Amazon comes to Mystic to recruit artisan sellers

In this Wednesday, Dec. 20, 2017, photo, a clerk reaches to a shelf to pick an item for a customer order at the Amazon Prime warehouse in New York. (AP Photo/Mark Lennihan)
In this Wednesday, Dec. 20, 2017, photo, a clerk reaches to a shelf to pick an item for a customer order at the Amazon Prime warehouse in New York. (AP Photo/Mark Lennihan)

Mystic — Since they started selling their beeswax products on Amazon Handmade 18 months ago, Southbury residents Scott and Krista Priore have sold to customers in all 50 states, and even to a U.S. military base in Japan.

Scott is a packaging engineer and Krista works for PepsiCo, and the husband-and-wife team founded Little Bee of Connecticut as a hobby on the side.

"We found the process super simple, as far as the setup," Scott said of Amazon Handmade, an online marketplace for artisans that launched in 2015. "The tools and the process they have online, it really supports a small business."

In October, the Priores joined Fulfillment by Amazon, paying more to get logistical support from Amazon, with the benefit of being able to sell their products on Amazon Prime. Sales jumped, and they stayed up even beyond the holidays.

They were introduced to Handmade by Mystic Knotwork owner Matt Beaudoin, who was the catalyst for an event that Allie Caldwell, category manager for Handmade, held at The Whaler's Inn on Monday.

It included a presentation, Q&A and 15-minute one-on-one slots for artisans to be approved on the spot to sell on Amazon Handmade.

More than a dozen artisans signed up for these one-on-ones. Most – if not all – of them are part of The Nutmeg Collective, an organization that has more than 80 members and bills itself as "Connecticut's chamber of commerce for creatives."

Mystic Knotwork is a member, and a few months back, Beaudoin responded to an email about Fulfillment by Amazon with, "Sounds like something we should talk about face to face."

To Beaudoin's surprise, Caldwell responded almost immediately and said they could meet on Dec. 20, during her one-day layover between London and Seattle. They did, and this led to the event in Mystic.

Caldwell travels a lot trying to recruit potential Amazon Handmade sellers. She was recently at NY NOW, a twice-yearly market for home and lifestyle products, and she will soon be off to Atlanta and Baltimore for American Craft Council shows.

Caldwell said Monday was her first event in a small town.

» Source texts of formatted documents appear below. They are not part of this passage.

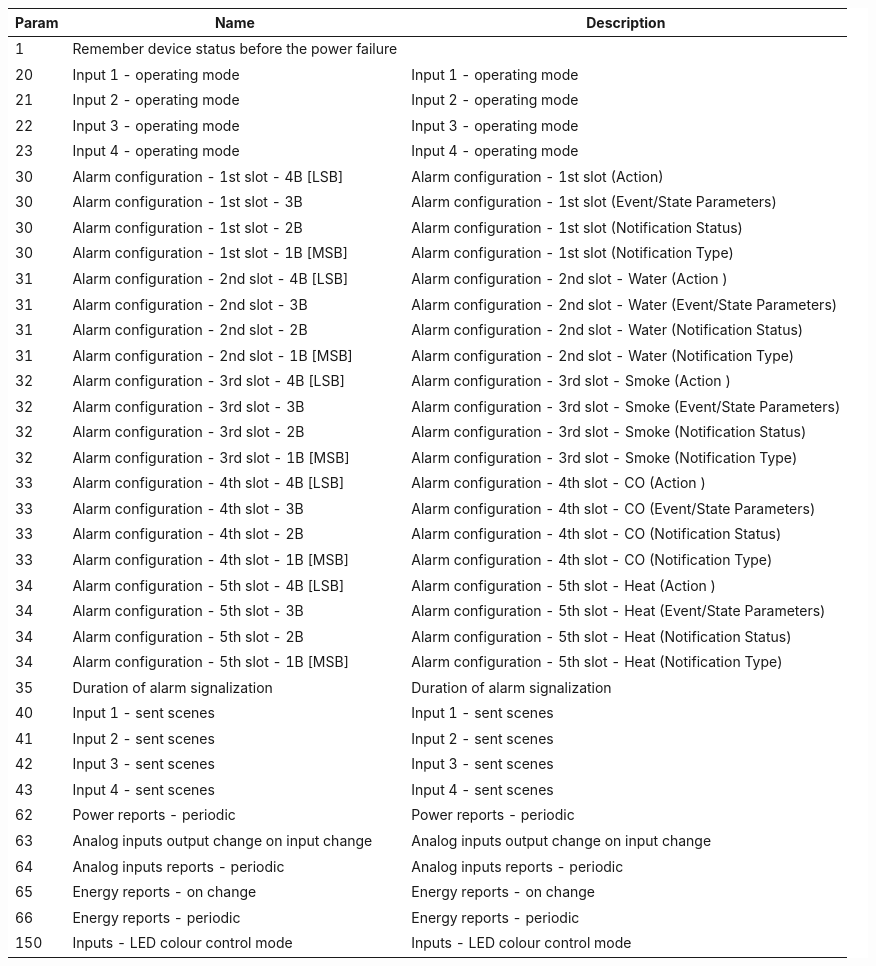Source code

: | Param | Name  | Description |
|-------|-------|-------------|
| 1 | Remember device status before the power failure |  |
| 20 | Input 1 - operating mode | Input 1 - operating mode |
| 21 | Input 2 - operating mode | Input 2 - operating mode |
| 22 | Input 3 - operating mode | Input 3 - operating mode |
| 23 | Input 4 - operating mode | Input 4 - operating mode |
| 30 | Alarm configuration - 1st slot - 4B [LSB] | Alarm configuration - 1st slot (Action) |
| 30 | Alarm configuration - 1st slot - 3B | Alarm configuration - 1st slot (Event/State Parameters) |
| 30 | Alarm configuration - 1st slot - 2B | Alarm configuration - 1st slot (Notification Status) |
| 30 | Alarm configuration - 1st slot - 1B [MSB] | Alarm configuration - 1st slot (Notification Type) |
| 31 | Alarm configuration - 2nd slot - 4B [LSB] | Alarm configuration - 2nd slot - Water (Action ) |
| 31 | Alarm configuration - 2nd slot - 3B | Alarm configuration - 2nd slot - Water (Event/State Parameters) |
| 31 | Alarm configuration - 2nd slot - 2B | Alarm configuration - 2nd slot - Water (Notification Status) |
| 31 | Alarm configuration - 2nd slot - 1B [MSB] | Alarm configuration - 2nd slot - Water (Notification Type) |
| 32 | Alarm configuration - 3rd slot - 4B [LSB] | Alarm configuration - 3rd slot - Smoke (Action ) |
| 32 | Alarm configuration - 3rd slot - 3B | Alarm configuration - 3rd slot - Smoke (Event/State Parameters) |
| 32 | Alarm configuration - 3rd slot - 2B | Alarm configuration - 3rd slot - Smoke (Notification Status) |
| 32 | Alarm configuration - 3rd slot - 1B [MSB] | Alarm configuration - 3rd slot - Smoke (Notification Type) |
| 33 | Alarm configuration - 4th slot - 4B [LSB] | Alarm configuration - 4th slot - CO (Action ) |
| 33 | Alarm configuration - 4th slot - 3B | Alarm configuration - 4th slot - CO (Event/State Parameters) |
| 33 | Alarm configuration - 4th slot - 2B | Alarm configuration - 4th slot - CO (Notification Status) |
| 33 | Alarm configuration - 4th slot - 1B [MSB] | Alarm configuration - 4th slot - CO (Notification Type) |
| 34 | Alarm configuration - 5th slot - 4B [LSB] | Alarm configuration - 5th slot - Heat (Action ) |
| 34 | Alarm configuration - 5th slot - 3B | Alarm configuration - 5th slot - Heat (Event/State Parameters) |
| 34 | Alarm configuration - 5th slot - 2B | Alarm configuration - 5th slot - Heat (Notification Status) |
| 34 | Alarm configuration - 5th slot - 1B [MSB] | Alarm configuration - 5th slot - Heat (Notification Type) |
| 35 | Duration of alarm signalization | Duration of alarm signalization |
| 40 | Input 1 - sent scenes | Input 1 - sent scenes |
| 41 | Input 2 - sent scenes | Input 2 - sent scenes |
| 42 | Input 3 - sent scenes | Input 3 - sent scenes |
| 43 | Input 4 - sent scenes | Input 4 - sent scenes |
| 62 | Power reports - periodic | Power reports - periodic |
| 63 | Analog inputs output change on input change | Analog inputs output change on input change |
| 64 | Analog inputs reports - periodic | Analog inputs reports - periodic |
| 65 | Energy reports - on change | Energy reports - on change |
| 66 | Energy reports - periodic | Energy reports - periodic |
| 150 | Inputs - LED colour control mode | Inputs - LED colour control mode |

She said that Amazon launched Handmade in 2015 because the company noticed a lot of small businesses in the marketplace, and "Amazon just really wants to have one of everything."

In 2017, Handmade launched the categories of apparel and shoes, pets and wedding. Unlike Etsy, Amazon Handmade has a mandatory application process for its sellers.

Amazon keeps 15 percent of every sale but does not have listing fees, and the $39.99-per-month fee that is typical for other sellers is waived for Amazon Handmade sellers through at least 2018. Sellers set prices, and there is no minimum inventory level.

Caldwell repeatedly stressed the benefits of signing up for Fulfillment by Amazon. This means a seller sends inventory to a fulfillment center somewhere in the country – based on an algorithm for demand – and Amazon completes two-day free shipping for Amazon Prime orders.

The fee for FBA varies because it is on a per-unit, per-weight basis, Caldwell said. The seller gets increased visibility, as many Prime users search only for products that are Prime-eligible.

Caldwell could not give specific numbers on the number of Amazon Handmade sellers or the number of Handmade employees, but she said the team is small. Beaudoin commented that when he calls customer service, he often speaks with the same person.

Customers can find Amazon Handmade products by searching for a specific maker on Amazon or by going to

Kay Pere said she came to the event Monday because she's always looking for alternative ways to get her work out there. Pere sells pottery through her Mystic-based business Sacred Shards, and she noted that schlepping heavy pottery to art fairs and markets can be difficult.

Norwalk resident Heather Devin was approved to sell on Amazon Handmade a year and a half ago, but she has yet to post swimwear and apparel from her line Quonnie Kids. The presentation made her "definitely more likely" to start selling on Amazon Handmade, and she was impressed with the ability to form a human connection at the retail giant.

"Having someone just to be able to contact if you have any questions is amazing," she said incredulously, "like at Amazon, are you fricking kidding me?"